Experimental Evaluation
Datasets and Baselines
The evaluation spans ten public tabular datasets, covering binary/multiclass classification and regression tasks, with varying numbers of numerical and categorical features. Baselines include TabDDPM, Tabsyn, CoDi, TVAE, CTGAN for generation, and missForest, GAIN, HyperImpute, Miracle, TabCSDI for imputation.
Metrics
Three axes of evaluation are used:
- ML Efficiency: Performance of discriminative models (XGBoost, CatBoost, LightGBM, MLP) trained on synthetic data and tested on real data.
- Statistical Similarity: Wasserstein and Jensen-Shannon distances for feature distributions, and L2 distance between correlation matrices.
- Privacy Risk: Distance to Closest Record (DCR) between synthetic and real samples.
Results
- Synthetic Data Generation: MTabGen consistently outperforms all baselines in ML efficiency, especially on high-dimensional datasets. The transformer-based architecture and conditioning attention mechanism yield substantial gains over TabDDPM and Tabsyn.
- Missing Data Imputation: MTabGen achieves superior imputation accuracy across all missingness levels (10%, 25%, 40%), with performance advantages increasing as the proportion of missing data grows.
- Statistical Similarity: MTabGen’s synthetic data exhibits lower Wasserstein and Jensen-Shannon distances to real data, and better preservation of feature correlations, as evidenced by lighter heatmaps in L2 correlation distance plots.
(Figure 3)
Figure 3: Distance to Closest Record (DCR) for Tabsyn and MTabGen
Figure 4: Distance to Closest Record (DCR) for TabDDPM and MTabGen
- Privacy Risk: When ML efficiency improvements are marginal (<5%), DCR values are similar across models, indicating no increased privacy risk. For datasets where MTabGen achieves much higher ML efficiency, DCR is lower, reflecting closer statistical fidelity to real data. The framework supports integration of differential privacy mechanisms to further mitigate privacy concerns.
Ablation and Architectural Analysis
Ablation studies demonstrate that replacing TabDDPM’s MLP denoising network with a transformer encoder improves performance, but the full encoder-decoder with conditioning attention yields the best results. Dynamic conditioning enables multi-tasking (generation, imputation, prompted generation) without loss of performance, enhancing model usability in practical deployments.
Implementation Considerations
- Computational Requirements: Transformer-based denoising networks incur higher computational cost and memory usage compared to MLPs, especially for large tabular datasets.
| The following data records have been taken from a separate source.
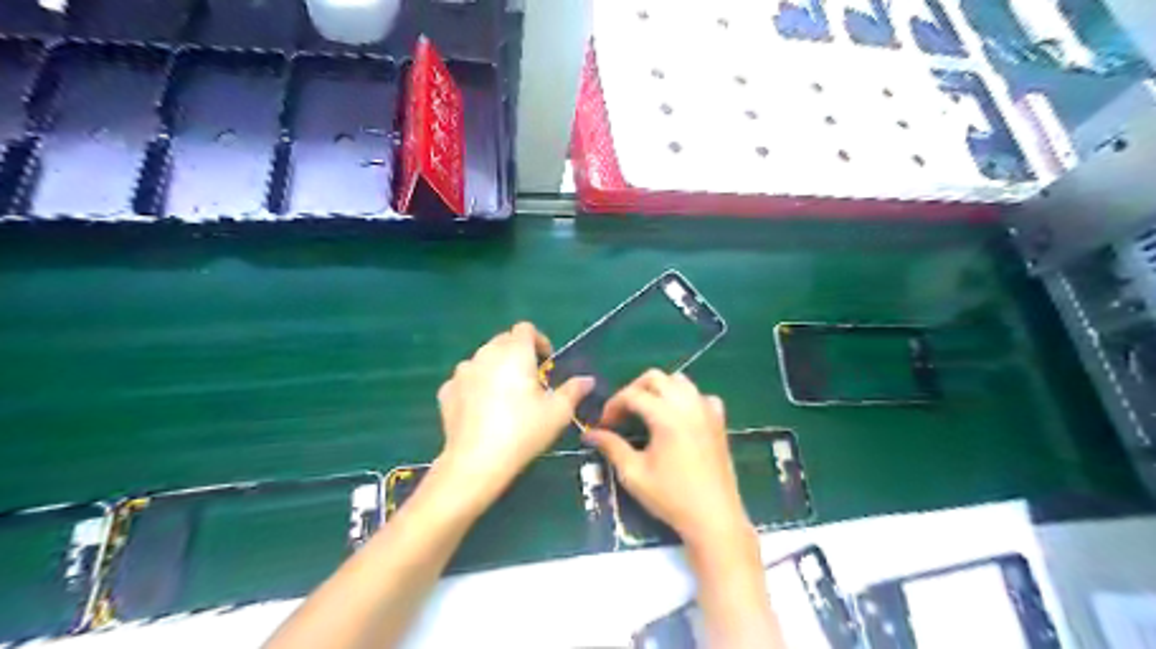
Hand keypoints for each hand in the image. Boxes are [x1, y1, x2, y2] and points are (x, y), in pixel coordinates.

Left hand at [436, 321, 590, 494]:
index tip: (546, 363)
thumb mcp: (558, 413)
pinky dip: (475, 387)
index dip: (539, 341)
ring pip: (483, 360)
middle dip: (518, 354)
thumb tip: (587, 380)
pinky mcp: (446, 391)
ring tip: (505, 396)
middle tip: (530, 381)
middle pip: (503, 341)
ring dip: (496, 369)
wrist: (476, 462)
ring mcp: (462, 372)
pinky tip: (482, 409)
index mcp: (515, 352)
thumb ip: (574, 390)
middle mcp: (486, 354)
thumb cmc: (523, 432)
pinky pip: (466, 380)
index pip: (525, 329)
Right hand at [589, 371, 750, 548]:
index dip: (613, 405)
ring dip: (658, 389)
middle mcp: (688, 405)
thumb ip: (611, 447)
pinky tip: (678, 417)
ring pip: (679, 381)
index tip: (603, 425)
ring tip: (646, 411)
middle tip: (622, 413)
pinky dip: (685, 398)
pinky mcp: (719, 421)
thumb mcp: (634, 474)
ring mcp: (706, 410)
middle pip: (655, 378)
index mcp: (666, 416)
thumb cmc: (671, 497)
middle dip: (634, 390)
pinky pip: (700, 396)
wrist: (713, 518)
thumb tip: (591, 434)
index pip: (632, 395)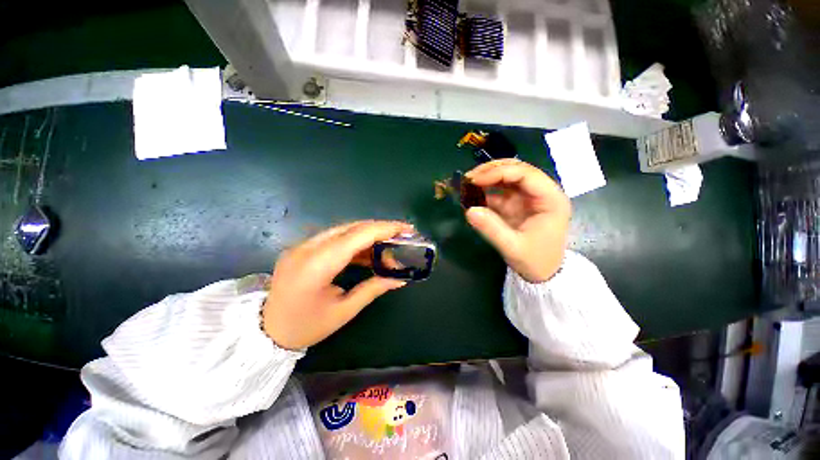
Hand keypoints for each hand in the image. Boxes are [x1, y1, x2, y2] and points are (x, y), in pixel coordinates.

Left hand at [262, 221, 412, 349]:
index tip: (405, 229)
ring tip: (388, 243)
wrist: (265, 332)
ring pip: (343, 229)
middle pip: (351, 227)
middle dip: (380, 228)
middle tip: (401, 234)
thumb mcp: (344, 310)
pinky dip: (355, 241)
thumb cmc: (306, 327)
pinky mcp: (302, 247)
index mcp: (317, 265)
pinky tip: (368, 251)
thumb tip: (400, 278)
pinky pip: (334, 237)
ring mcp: (302, 245)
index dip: (384, 229)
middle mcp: (307, 248)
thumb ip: (373, 288)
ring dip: (368, 234)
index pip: (356, 236)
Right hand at [465, 159, 570, 282]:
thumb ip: (491, 229)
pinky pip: (500, 191)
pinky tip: (471, 194)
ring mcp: (528, 197)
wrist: (543, 274)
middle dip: (491, 171)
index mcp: (550, 199)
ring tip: (466, 184)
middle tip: (468, 178)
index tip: (475, 180)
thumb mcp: (513, 247)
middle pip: (516, 169)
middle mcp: (541, 192)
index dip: (499, 172)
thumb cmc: (535, 261)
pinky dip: (485, 191)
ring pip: (507, 177)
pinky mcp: (517, 203)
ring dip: (486, 178)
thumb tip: (469, 211)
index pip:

Efficient batching and mixed-precision training are recommended.
- Scalability: The architecture scales well to high-dimensional data, outperforming baselines in such regimes. However, for extremely wide tables, attention mechanisms may require optimization (e.g., sparse attention).
- Deployment: The unified framework for imputation and generation simplifies deployment in production systems, supporting both privacy-preserving synthetic data sharing and robust handling of missing data.
Implications and Future Directions
MTabGen advances the state-of-the-art in tabular data modeling by bridging the gap between generative modeling and practical data management needs. Its unified approach to imputation and generation, combined with strong statistical fidelity and privacy controls, makes it suitable for regulated domains such as healthcare and finance. Future work may explore:
Conclusion
MTabGen introduces a robust, flexible, and high-performing framework for tabular data imputation and synthetic data generation. Its transformer-based encoder-decoder architecture with conditioning attention and dynamic masking sets a new benchmark for generative modeling in tabular domains, achieving superior ML efficiency, statistical similarity, and privacy risk mitigation across diverse datasets. The model’s versatility and extensibility position it as a foundational tool for privacy-preserving data science and AI applications in real-world settings.